So, the previous post on Tolkien's brief correspondence with the great folklorist Katharine Briggs reminded me of something I'd come across a while back about Tolkien's connection with Briggs.
In Scull & Hammond's excellent CHRONOLOGY, they give an entry mentioning a list of people Tolkien wanted sent an author's complementary copy of SMITH OF WOOTTON MAJOR (ten in England and three more in America), then move on to give a second list of ten names "to whom future publications should be sent, since he owes them 'a considerable amount for help, encouragement, and gifts . . .'
Simonne d'Ardenne
George Sayer
Austin and Katharine Farrar
the Reverend Mother Prioress of Oulton Abbey
K. M. Briggs
Professor P. N. U. Harting of Amsterday
the Earl of Halsbury,
Professor Clyde Kilby
Edmund Fuller,
and W. H. Auden"
[S&H.Chr.747]
It was just their bad luck that Tolkien published v. little during those final years, but the list remains a marker that he held a high opinion of each of these ten --some of them names familiar to any Tolkien scholar, some I confess to never having heard of before (the Reverend Mother and the Dutch Professor).
--John R.
--current reading: A STRANGER IN OLONDRIA.
2 comments:
Pieter Harting has a short Wikipedia entry (NL) as a philologist, specialised in Sanskrit, English and Dutch. He was a tutor at UCL (1920-1923), and a tutor for Dutch at Oxford University from 1923-1925. 1958-1966 he was editor in chief for "Neophilologus". See this letter: https://www.tolkienguide.com/guide/letters/1456. His inaugural address with the University of Amsterdam was on "Studying Chaucer."

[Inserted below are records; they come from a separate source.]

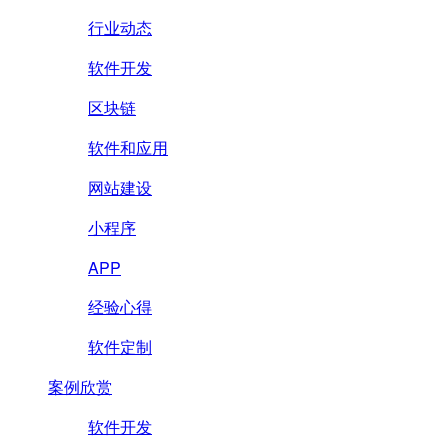
行业动态
软件开发
区块链
软件和应用
网站建设
小程序
APP
经验心得
软件定制
案例欣赏
软件开发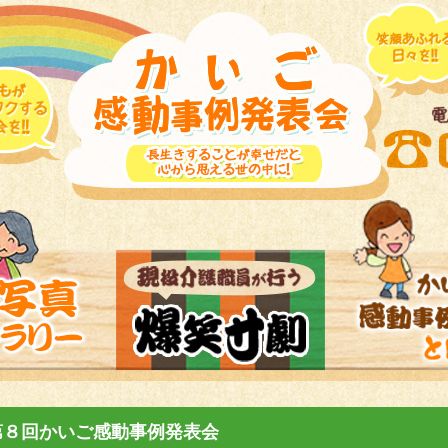
第８回かいご感動事例発表会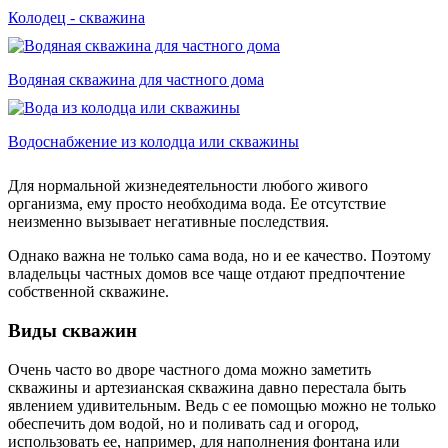
Колодец - скважина
Водяная скважина для частного дома
Водоснабжение из колодца или скважины
Для нормальной жизнедеятельности любого живого
организма, ему просто необходима вода. Ее отсутствие
неизменно вызывает негативные последствия.
Однако важна не только сама вода, но и ее качество. Поэтому
владельцы частных домов все чаще отдают предпочтение
собственной скважине.
Виды скважин
Очень часто во дворе частного дома можно заметить
скважины и артезианская скважина давно перестала быть
явлением удивительным. Ведь с ее помощью можно не только
обеспечить дом водой, но и поливать сад и огород,
использовать ее, например, для наполнения фонтана или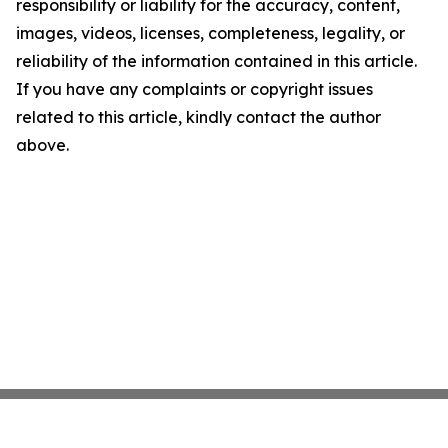
responsibility or liability for the accuracy, content,
images, videos, licenses, completeness, legality, or
reliability of the information contained in this article.
If you have any complaints or copyright issues
related to this article, kindly contact the author
above.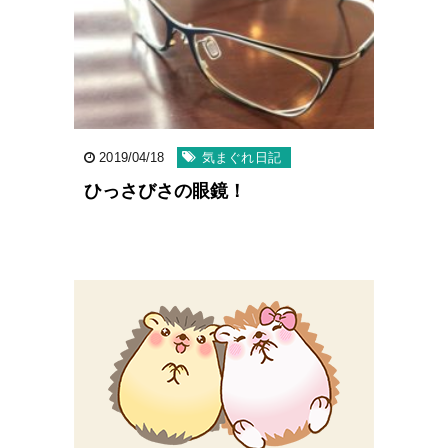
2019/04/18
気まぐれ日記
ひっさびさの眼鏡！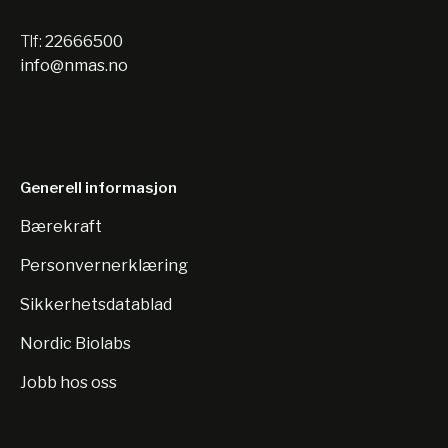
Tlf:
22666500
info@nmas.no
Generell informasjon
Bærekraft
Personvernerklæring
Sikkerhetsdatablad
Nordic Biolabs
Jobb hos oss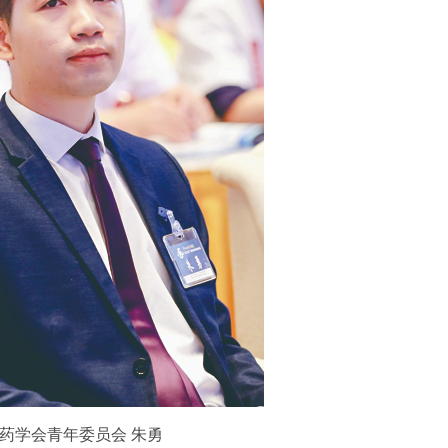
药学会青年委员会 朱勇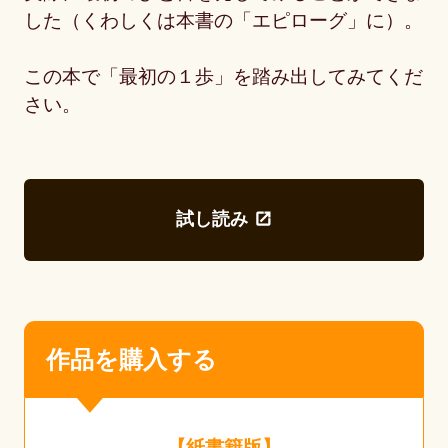
した（くわしくは本書の「エピローグ」に）。
この本で「最初の１歩」を踏み出してみてくだ
さい。
試し読み
作品を購入する
【紙書籍版】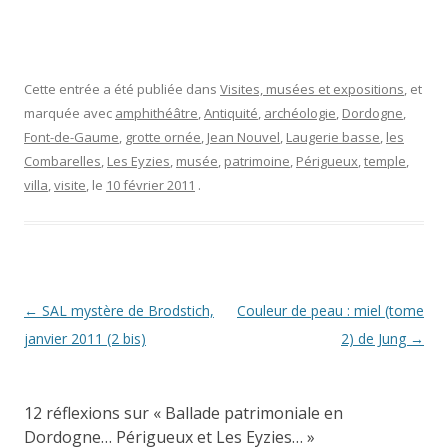
Cette entrée a été publiée dans
Visites, musées et expositions
, et
marquée avec
amphithéâtre
,
Antiquité
,
archéologie
,
Dordogne
,
Font-de-Gaume
,
grotte ornée
,
Jean Nouvel
,
Laugerie basse
,
les
Combarelles
,
Les Eyzies
,
musée
,
patrimoine
,
Périgueux
,
temple
,
villa
,
visite
, le
10 février 2011
.
Navigation
←
SAL mystère de Brodstich,
Couleur de peau : miel (tome
des
janvier 2011 (2 bis)
2) de Jung
→
articles
12 réflexions sur «
Ballade patrimoniale en
Dordogne… Périgueux et Les Eyzies…
»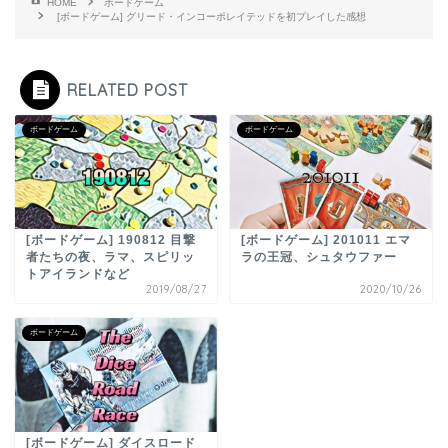
HOME
ボードゲーム
[ボードゲーム] グリード・インコーポレイテッドを初プレイした感想
RELATED POST
ボードゲーム
ボードゲーム
[ボードゲーム] 190812 目撃
[ボードゲーム] 201011 エマ
者たちの夜、ラマ、スピリッ
ラの王冠、シュタウファー
トアイランドなど
2019/08/27
2020/10/26
ボードゲーム
[ボードゲーム] ダイスロード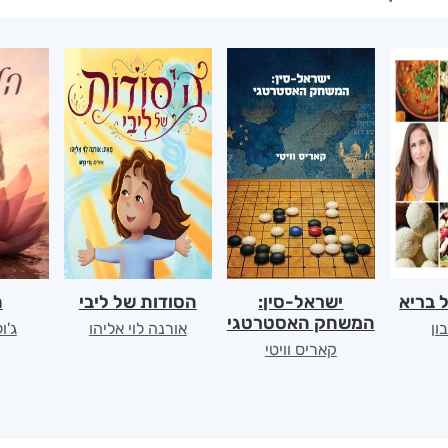
 בריא
ישראל-סין:
הסודות של ליבי
ה
המשחק האסטרטגי
ון
אורנה לוי אליהו
ג'ו
קאריס וויטי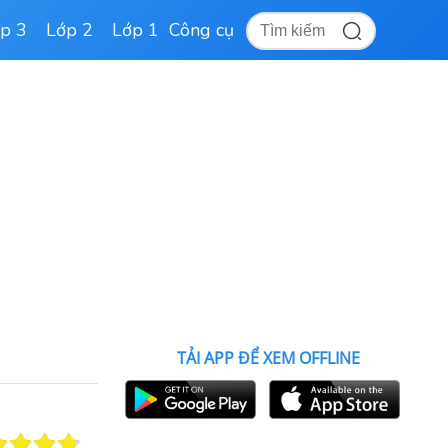
p 3
Lớp 2
Lớp 1
Công cụ
TẢI APP ĐỂ XEM OFFLINE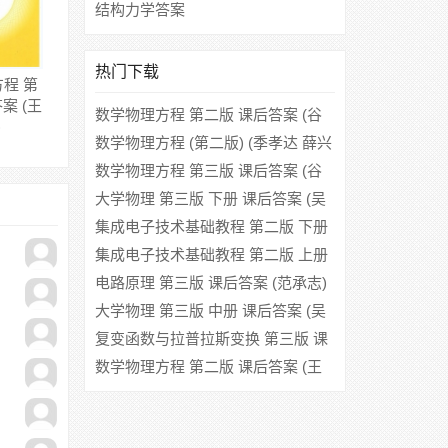
结构力学答案
热门下载
程 第
案 (王
数学物理方程 第二版 课后答案 (谷
)
超豪 李大潜)
数学物理方程 (第二版) (季孝达 薛兴
恒 陆英 宋立功) 课后答案
数学物理方程 第三版 课后答案 (谷
超豪 李大潜)
大学物理 第三版 下册 课后答案 (吴
泽华 陈治中)
集成电子技术基础教程 第二版 下册
课后答案 (王小海)
集成电子技术基础教程 第二版 上册
课后答案 (郑家龙 陈隆道)
电路原理 第三版 课后答案 (范承志)
大学物理 第三版 中册 课后答案 (吴
泽华 陈治中)
复变函数与拉普拉斯变换 第三版 课
后答案 (金忆丹 尹永成)
数学物理方程 第二版 课后答案 (王
明新)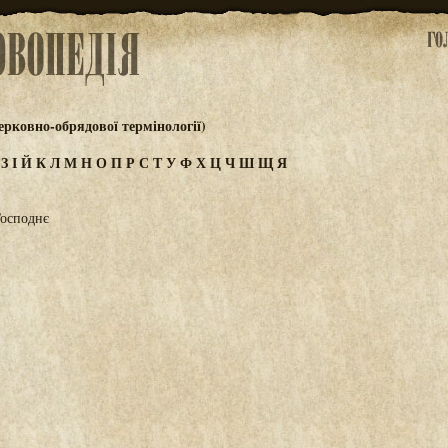
ковно-обрядової термінології)
Ж
З
І
Й
К
Л
М
Н
О
П
Р
С
Т
У
Ф
Х
Ц
Ч
Ш
Щ
Я
Господнє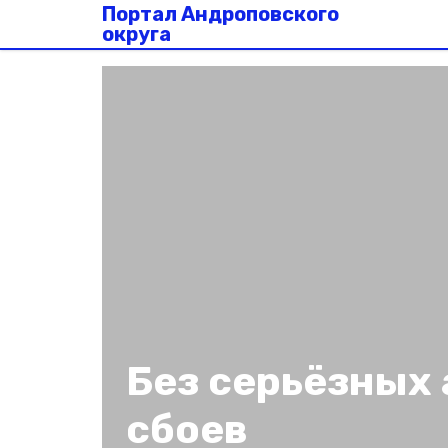
Портал Андроповского
округа
Без серьёзных 
сбоев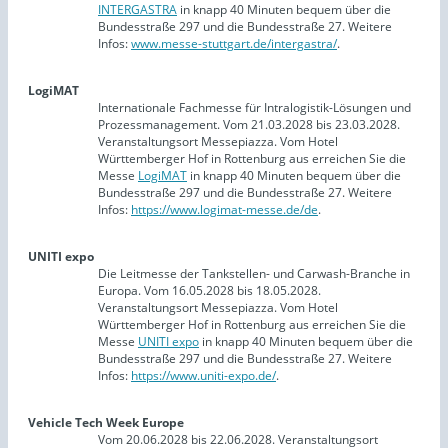
INTERGASTRA
in knapp 40 Minuten bequem über die
Bundesstraße 297 und die Bundesstraße 27. Weitere
Infos:
www.messe-stuttgart.de/intergastra/
.
LogiMAT
Internationale Fachmesse für Intralogistik-Lösungen und
Prozessmanagement. Vom 21.03.2028 bis 23.03.2028.
Veranstaltungsort Messepiazza. Vom Hotel
Württemberger Hof in Rottenburg aus erreichen Sie die
Messe
LogiMAT
in knapp 40 Minuten bequem über die
Bundesstraße 297 und die Bundesstraße 27. Weitere
Infos:
https://www.logimat-messe.de/de
.
UNITI expo
Die Leitmesse der Tankstellen- und Carwash-Branche in
Europa. Vom 16.05.2028 bis 18.05.2028.
Veranstaltungsort Messepiazza. Vom Hotel
Württemberger Hof in Rottenburg aus erreichen Sie die
Messe
UNITI expo
in knapp 40 Minuten bequem über die
Bundesstraße 297 und die Bundesstraße 27. Weitere
Infos:
https://www.uniti-expo.de/
.
Vehicle Tech Week Europe
Vom 20.06.2028 bis 22.06.2028. Veranstaltungsort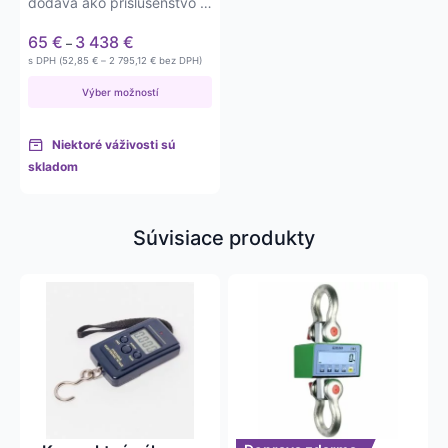
dodáva ako príslušenstvo k
produktu.
1,5t, 6t, 9t, 15t, 22t a 30t…
Price
65
€
3 438
€
–
range:
Price
s DPH (
52,85
€
–
2 795,12
€
bez DPH)
65 €
range:
52,85 €
through
Výber možností
through
3 438 €
2 795,12 €
Niektoré váživosti sú
skladom
Súvisiace produkty
Tento
produkt
má
viacero
variantov.
Možnosti
si
môžete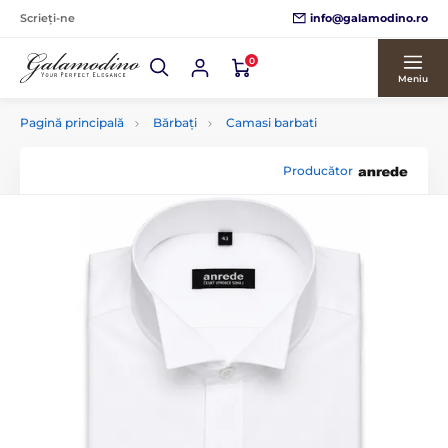
info@galamodino.ro
Scrieți-ne
0
Meniu
Pagină principală
Bărbați
Camasi barbati
Producător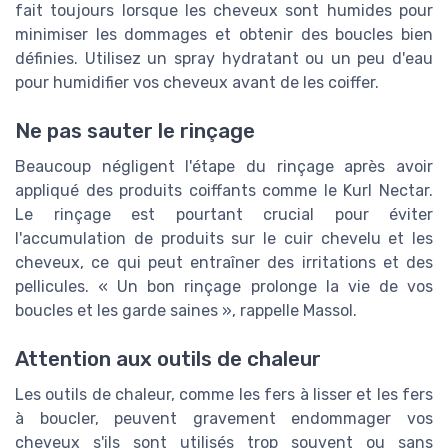
fait toujours lorsque les cheveux sont humides pour
minimiser les dommages et obtenir des boucles bien
définies. Utilisez un spray hydratant ou un peu d'eau
pour humidifier vos cheveux avant de les coiffer.
Ne pas sauter le rinçage
Beaucoup négligent l'étape du rinçage après avoir
appliqué des produits coiffants comme le Kurl Nectar.
Le rinçage est pourtant crucial pour éviter
l'accumulation de produits sur le cuir chevelu et les
cheveux, ce qui peut entraîner des irritations et des
pellicules. « Un bon rinçage prolonge la vie de vos
boucles et les garde saines », rappelle Massol.
Attention aux outils de chaleur
Les outils de chaleur, comme les fers à lisser et les fers
à boucler, peuvent gravement endommager vos
cheveux s'ils sont utilisés trop souvent ou sans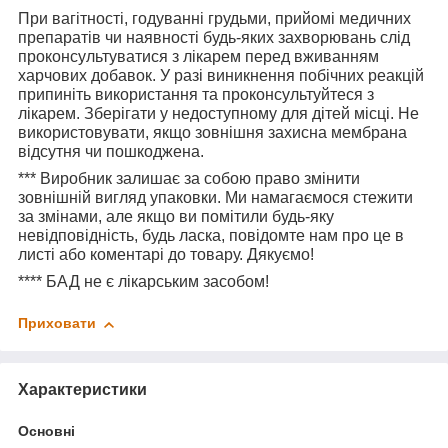
При вагітності, годуванні грудьми, прийомі медичних
препаратів чи наявності будь-яких захворювань слід
проконсультуватися з лікарем перед вживанням
харчових добавок. У разі виникнення побічних реакцій
припиніть використання та проконсультуйтеся з
лікарем. Зберігати у недоступному для дітей місці. Не
використовувати, якщо зовнішня захисна мембрана
відсутня чи пошкоджена.
***
Виробник залишає за собою право змінити
зовнішній вигляд упаковки. Ми намагаємося стежити
за змінами, але якщо ви помітили будь-яку
невідповідність, будь ласка, повідомте нам про це в
листі або коментарі до товару. Дякуємо!
****
БАД не є лікарським засобом!
Приховати
Характеристики
Основні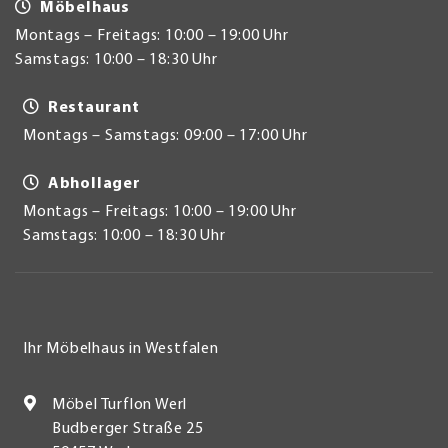
Möbelhaus
Montags – Freitags: 10:00 – 19:00 Uhr
Samstags: 10:00 – 18:30 Uhr
Restaurant
Montags – Samstags: 09:00 – 17:00 Uhr
Abhollager
Montags – Freitags: 10:00 – 19:00 Uhr
Samstags: 10:00 – 18:30 Uhr
Ihr Möbelhaus in Westfalen
Möbel Turflon Werl
Budberger Straße 25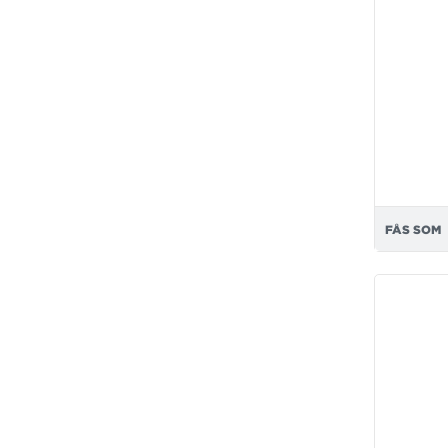
FÅS SOM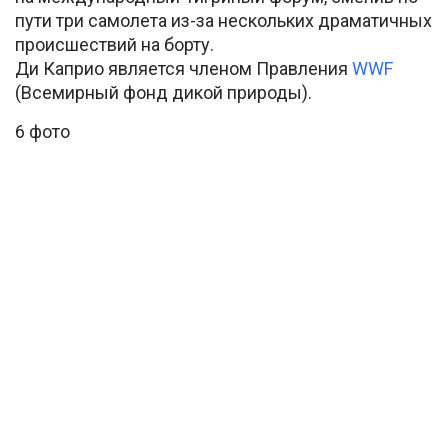
пути три самолета из-за нескольких драматичных
происшествий на борту.
Ди Каприо является членом Правления
WWF
(Всемирный фонд дикой природы).
6 фото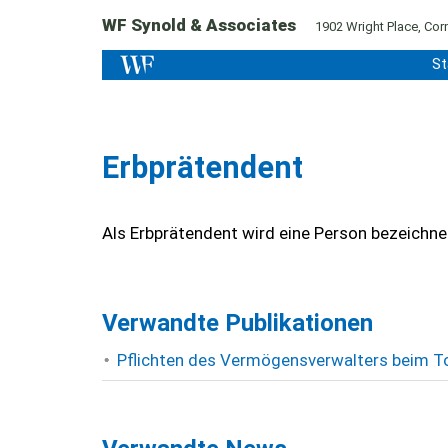
WF Synold & Associates
1902 Wright Place, Corn
St
Erbprätendent
Als Erbprätendent wird eine Person bezeichnet
Verwandte Publikationen
Pflichten des Vermögensverwalters beim T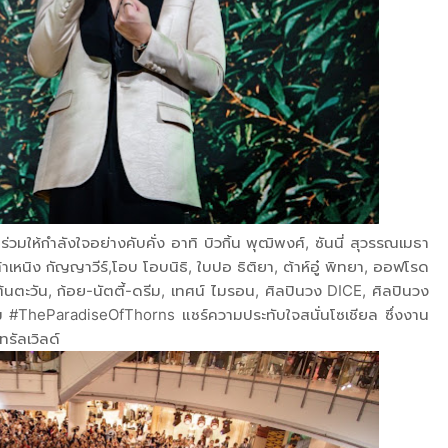
มให้กำลังใจอย่างคับคั่ง อาทิ บิวกิ้น พุฒิพงศ์, ซันนี่ สุวรรณเมธา
ต้าเหนิง กัญญาวีร์,โอบ โอบนิธิ, ใบปอ ธิติยา, ต้าห์อู๋ พิทยา, ออฟโรด
ต้นตะวัน, ก้อย-นัตตี้-ดรีม, เทศน์ ไมรอน, ศิลปินวง DICE, ศิลปินวง
TheParadiseOfThorns แชร์ความประทับใจสนั่นโซเชียล ซึ่งงาน
ทรัลเวิลด์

So basically those two must have run into each other, both physically in Oxford as well as in publishing/ academic terms. My apologies for this infodump but I was intrigued myself and I am sure there is quite a bit more story to find on this.
Christopher Wiseman's sister, Margaret, became a nun, the Reverend Mother Mary St. John at Oulton Abbey. She was also headmistress of the school there. She had previously written to Tolkien requesting a copy of the Hobbit be sent to her since, having taken a vow of poverty, she could not purchase one herself.